== SOURCE INFORMATION
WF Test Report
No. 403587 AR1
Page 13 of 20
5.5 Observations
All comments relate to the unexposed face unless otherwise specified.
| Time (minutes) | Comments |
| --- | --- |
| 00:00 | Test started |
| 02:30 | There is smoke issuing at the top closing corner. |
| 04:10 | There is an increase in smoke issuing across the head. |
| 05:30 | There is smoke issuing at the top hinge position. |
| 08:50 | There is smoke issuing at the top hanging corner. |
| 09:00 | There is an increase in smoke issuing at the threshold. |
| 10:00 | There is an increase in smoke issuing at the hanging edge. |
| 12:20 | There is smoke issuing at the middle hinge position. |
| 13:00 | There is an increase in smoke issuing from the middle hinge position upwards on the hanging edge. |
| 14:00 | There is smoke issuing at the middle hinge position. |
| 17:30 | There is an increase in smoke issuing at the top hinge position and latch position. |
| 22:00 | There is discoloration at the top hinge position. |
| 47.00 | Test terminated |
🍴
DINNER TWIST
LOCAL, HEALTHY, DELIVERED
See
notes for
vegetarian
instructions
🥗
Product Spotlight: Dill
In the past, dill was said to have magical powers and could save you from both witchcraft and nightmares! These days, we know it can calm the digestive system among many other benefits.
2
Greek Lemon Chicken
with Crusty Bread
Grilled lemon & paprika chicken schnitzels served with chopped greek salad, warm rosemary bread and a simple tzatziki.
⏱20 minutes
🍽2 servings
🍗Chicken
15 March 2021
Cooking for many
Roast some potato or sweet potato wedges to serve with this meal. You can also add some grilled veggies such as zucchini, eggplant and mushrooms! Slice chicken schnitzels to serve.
====
== SOURCE INFORMATION
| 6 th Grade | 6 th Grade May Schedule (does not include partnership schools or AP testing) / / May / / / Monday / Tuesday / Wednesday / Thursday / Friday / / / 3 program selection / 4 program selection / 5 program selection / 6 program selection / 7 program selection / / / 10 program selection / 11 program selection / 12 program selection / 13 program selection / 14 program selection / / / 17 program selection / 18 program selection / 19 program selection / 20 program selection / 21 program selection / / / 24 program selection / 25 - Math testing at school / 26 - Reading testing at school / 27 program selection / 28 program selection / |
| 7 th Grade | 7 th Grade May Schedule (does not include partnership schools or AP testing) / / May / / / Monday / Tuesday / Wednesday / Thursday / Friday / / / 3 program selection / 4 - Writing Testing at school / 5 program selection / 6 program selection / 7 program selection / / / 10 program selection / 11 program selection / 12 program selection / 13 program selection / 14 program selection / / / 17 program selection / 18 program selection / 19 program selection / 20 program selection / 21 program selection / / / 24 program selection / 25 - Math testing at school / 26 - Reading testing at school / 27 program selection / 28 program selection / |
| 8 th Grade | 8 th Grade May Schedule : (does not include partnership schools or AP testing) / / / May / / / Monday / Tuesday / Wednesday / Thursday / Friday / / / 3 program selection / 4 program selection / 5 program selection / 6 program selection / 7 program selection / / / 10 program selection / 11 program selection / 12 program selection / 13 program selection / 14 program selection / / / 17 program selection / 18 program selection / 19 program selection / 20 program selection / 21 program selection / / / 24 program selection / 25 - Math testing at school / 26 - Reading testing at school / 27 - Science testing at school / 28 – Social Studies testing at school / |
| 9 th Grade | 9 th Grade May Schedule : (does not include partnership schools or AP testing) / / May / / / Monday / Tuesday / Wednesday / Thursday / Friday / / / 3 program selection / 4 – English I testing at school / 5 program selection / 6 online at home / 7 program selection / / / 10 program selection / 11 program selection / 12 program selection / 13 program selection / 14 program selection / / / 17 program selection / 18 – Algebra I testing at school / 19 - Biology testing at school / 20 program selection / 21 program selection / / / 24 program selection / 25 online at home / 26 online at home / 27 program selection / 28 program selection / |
====
== SOURCE INFORMATION
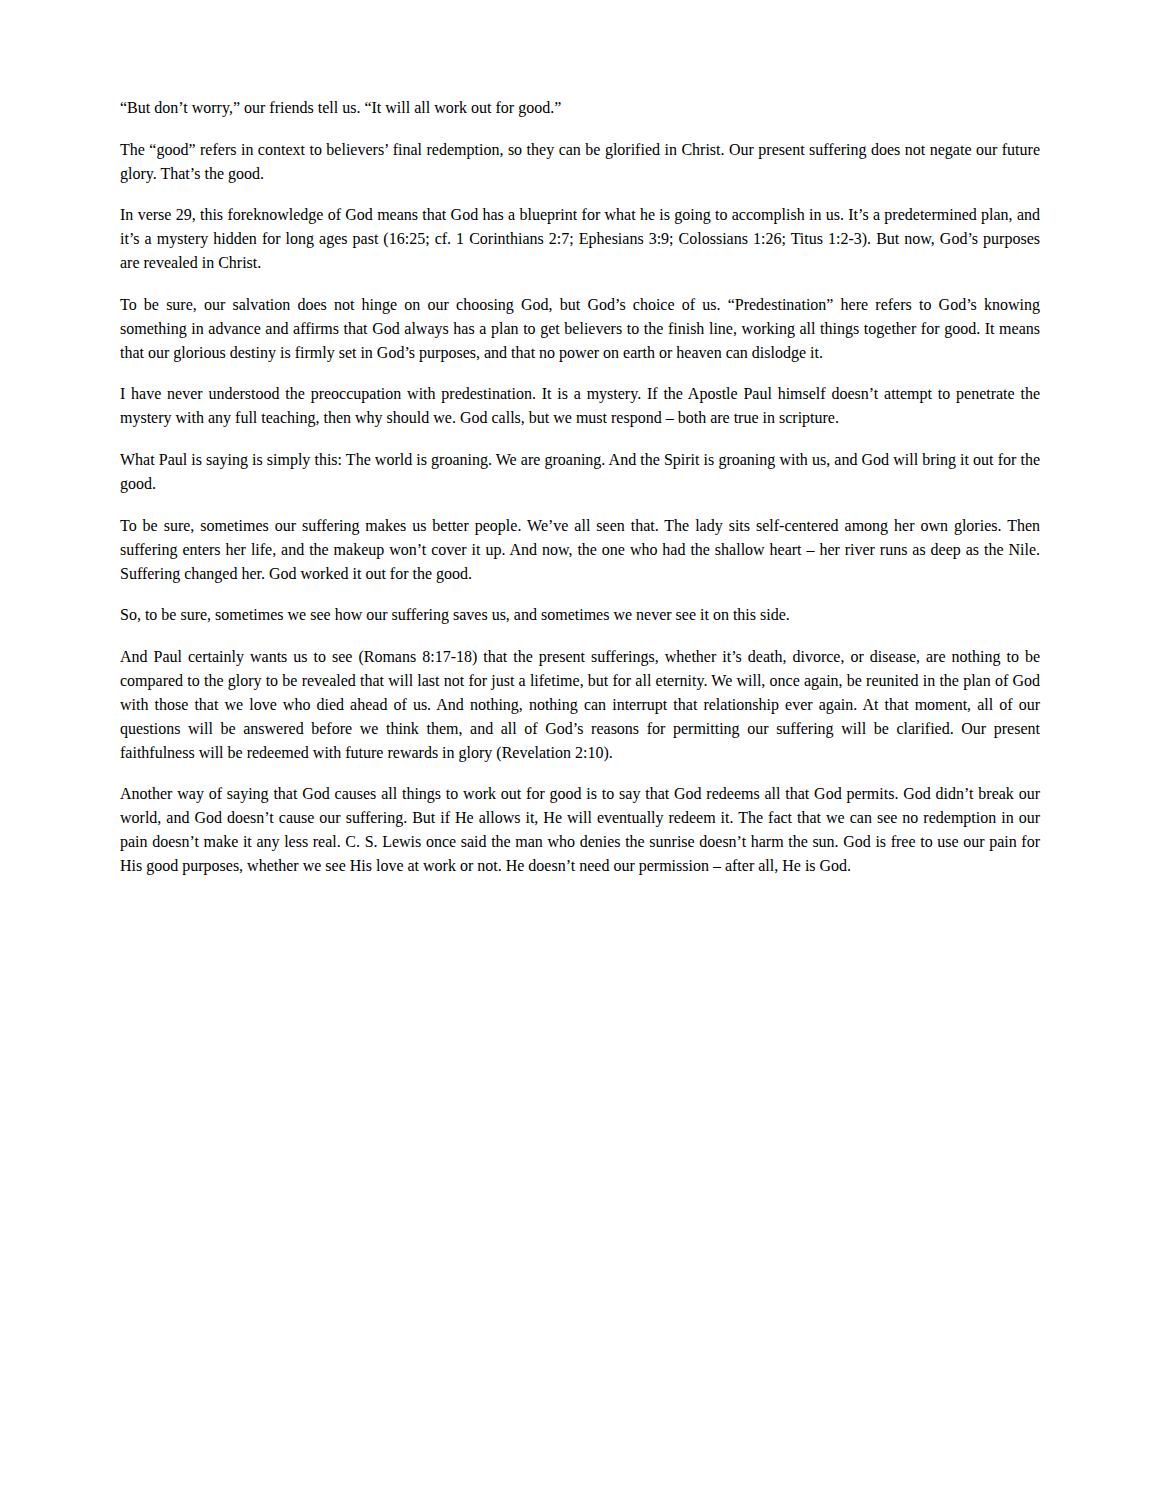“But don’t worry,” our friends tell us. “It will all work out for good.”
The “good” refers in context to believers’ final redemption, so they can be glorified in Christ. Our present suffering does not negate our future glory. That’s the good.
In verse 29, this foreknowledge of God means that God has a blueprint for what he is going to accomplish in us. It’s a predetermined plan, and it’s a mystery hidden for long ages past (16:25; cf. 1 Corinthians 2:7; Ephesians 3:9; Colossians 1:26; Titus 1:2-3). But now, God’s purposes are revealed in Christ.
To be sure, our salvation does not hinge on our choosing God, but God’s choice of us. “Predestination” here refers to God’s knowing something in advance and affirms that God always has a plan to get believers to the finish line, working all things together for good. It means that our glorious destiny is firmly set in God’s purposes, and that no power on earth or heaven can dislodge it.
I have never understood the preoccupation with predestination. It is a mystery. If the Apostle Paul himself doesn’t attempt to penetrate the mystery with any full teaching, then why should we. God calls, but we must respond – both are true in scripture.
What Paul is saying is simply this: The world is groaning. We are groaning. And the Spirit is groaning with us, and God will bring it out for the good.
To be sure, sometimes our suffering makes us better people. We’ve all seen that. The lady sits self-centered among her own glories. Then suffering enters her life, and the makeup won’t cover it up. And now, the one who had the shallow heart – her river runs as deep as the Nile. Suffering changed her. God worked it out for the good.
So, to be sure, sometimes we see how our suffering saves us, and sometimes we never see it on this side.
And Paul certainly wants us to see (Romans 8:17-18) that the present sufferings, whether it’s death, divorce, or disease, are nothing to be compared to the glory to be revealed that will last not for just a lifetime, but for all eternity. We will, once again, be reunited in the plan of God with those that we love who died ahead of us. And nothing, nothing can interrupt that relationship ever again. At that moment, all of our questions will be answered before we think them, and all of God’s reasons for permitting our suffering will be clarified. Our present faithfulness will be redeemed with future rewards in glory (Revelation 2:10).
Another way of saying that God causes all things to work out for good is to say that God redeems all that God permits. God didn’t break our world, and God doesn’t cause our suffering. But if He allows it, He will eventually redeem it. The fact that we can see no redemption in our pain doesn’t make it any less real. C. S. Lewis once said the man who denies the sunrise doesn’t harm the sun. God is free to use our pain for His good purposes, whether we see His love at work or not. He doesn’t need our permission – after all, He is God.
====
| PROBLEM REQUIREMENTS |
Copy the lines above exactly, beginning at the line that has "WF Test Report" and stopping after the line that has "Roast some potato", and omit the rest.

| SOLVED EXERCISE |
WF Test Report
No. 403587 AR1
Page 13 of 20
5.5 Observations
All comments relate to the unexposed face unless otherwise specified.
| Time (minutes) | Comments |
| --- | --- |
| 00:00 | Test started |
| 02:30 | There is smoke issuing at the top closing corner. |
| 04:10 | There is an increase in smoke issuing across the head. |
| 05:30 | There is smoke issuing at the top hinge position. |
| 08:50 | There is smoke issuing at the top hanging corner. |
| 09:00 | There is an increase in smoke issuing at the threshold. |
| 10:00 | There is an increase in smoke issuing at the hanging edge. |
| 12:20 | There is smoke issuing at the middle hinge position. |
| 13:00 | There is an increase in smoke issuing from the middle hinge position upwards on the hanging edge. |
| 14:00 | There is smoke issuing at the middle hinge position. |
| 17:30 | There is an increase in smoke issuing at the top hinge position and latch position. |
| 22:00 | There is discoloration at the top hinge position. |
| 47.00 | Test terminated |
🍴
DINNER TWIST
LOCAL, HEALTHY, DELIVERED
See
notes for
vegetarian
instructions
🥗
Product Spotlight: Dill
In the past, dill was said to have magical powers and could save you from both witchcraft and nightmares! These days, we know it can calm the digestive system among many other benefits.
2
Greek Lemon Chicken
with Crusty Bread
Grilled lemon & paprika chicken schnitzels served with chopped greek salad, warm rosemary bread and a simple tzatziki.
⏱20 minutes
🍽2 servings
🍗Chicken
15 March 2021
Cooking for many
Roast some potato or sweet potato wedges to serve with this meal. You can also add some grilled veggies such as zucchini, eggplant and mushrooms! Slice chicken schnitzels to serve.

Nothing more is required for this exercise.